Home Safety Assessment for Aging Parents: A Room-by-Room Checklist
At some point, every adult child with an aging parent faces the same uncomfortable question: Is it still safe for Mom or Dad to be living at home?
Often, the concern is triggered by an incident — a fall, a forgotten stove burner, a near-miss with a medication error. But waiting for a crisis to assess home safety means acting after the damage is already done. A systematic home safety assessment, done proactively, can identify and address hazards before they cause harm — and may extend the time your parent can safely remain in their home.
This guide provides a room-by-room framework for evaluating home safety, a list of common modifications, and guidance on when the hazards go beyond what modifications can address.
Who Should Conduct the Assessment
A home safety assessment can be conducted informally by a family member using a checklist like this one, or formally by a certified professional. Both have value.
Family-conducted assessment: Useful as a starting point, particularly when the family has good access to the home and an honest relationship with their parent.
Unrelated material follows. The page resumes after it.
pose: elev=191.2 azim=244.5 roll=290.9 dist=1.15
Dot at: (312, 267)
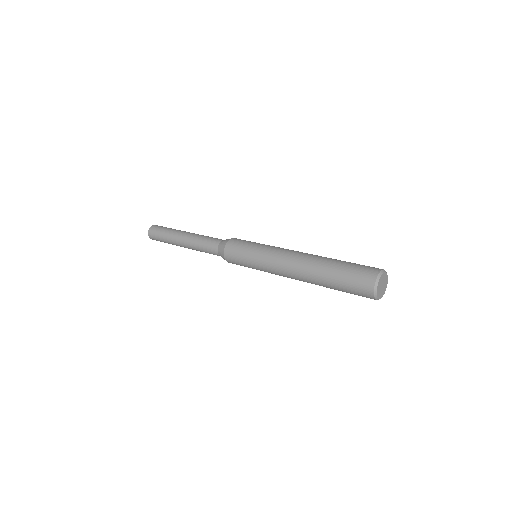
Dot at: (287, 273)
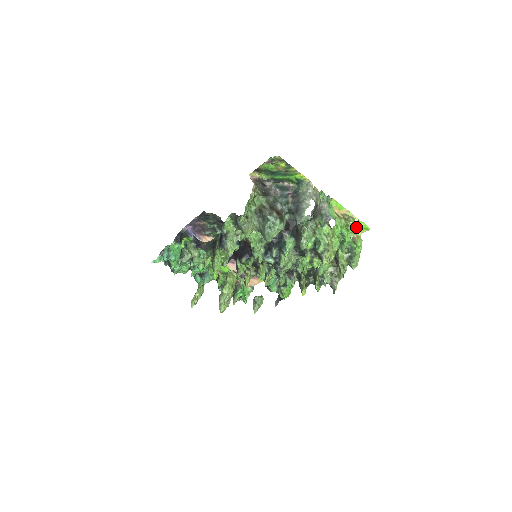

The risk is that family members may have blind spots — they’ve grown accustomed to certain features of the home and may not see hazards that an outside eye would catch.
Occupational therapist assessment: Occupational therapists (OTs) are trained in functional assessment — evaluating how a person’s physical and cognitive abilities interact with their environment. An OT home visit is the gold standard for comprehensive safety evaluation. Many home health agencies offer these, and Medicare may cover the assessment if your parent meets homebound criteria and has a physician order.
Certified aging-in-place specialist (CAPS): These are contractors and design professionals trained specifically in home modifications for aging. A CAPS professional can not only identify hazards but provide design solutions and cost estimates for modifications.
If your parent has already had a fall, has significant mobility limitations, or has cognitive impairment, a professional assessment is strongly recommended.
Before You Start: A Few Principles
Bring your parent into the process. An assessment done to someone rather than with them is likely to create resistance and may miss important information. Your parent knows their own patterns — where they typically sit, which route they take to the bathroom at night, which tasks they struggle with. Their input is essential.
Focus on function, not just hazards. The goal is to understand how your parent actually lives in the space, then identify where their current abilities create safety risks. A throw rug in the living room isn’t just a fall hazard in the abstract — it’s a fall hazard for someone who shuffles their feet, takes blood pressure medication, or uses a walker.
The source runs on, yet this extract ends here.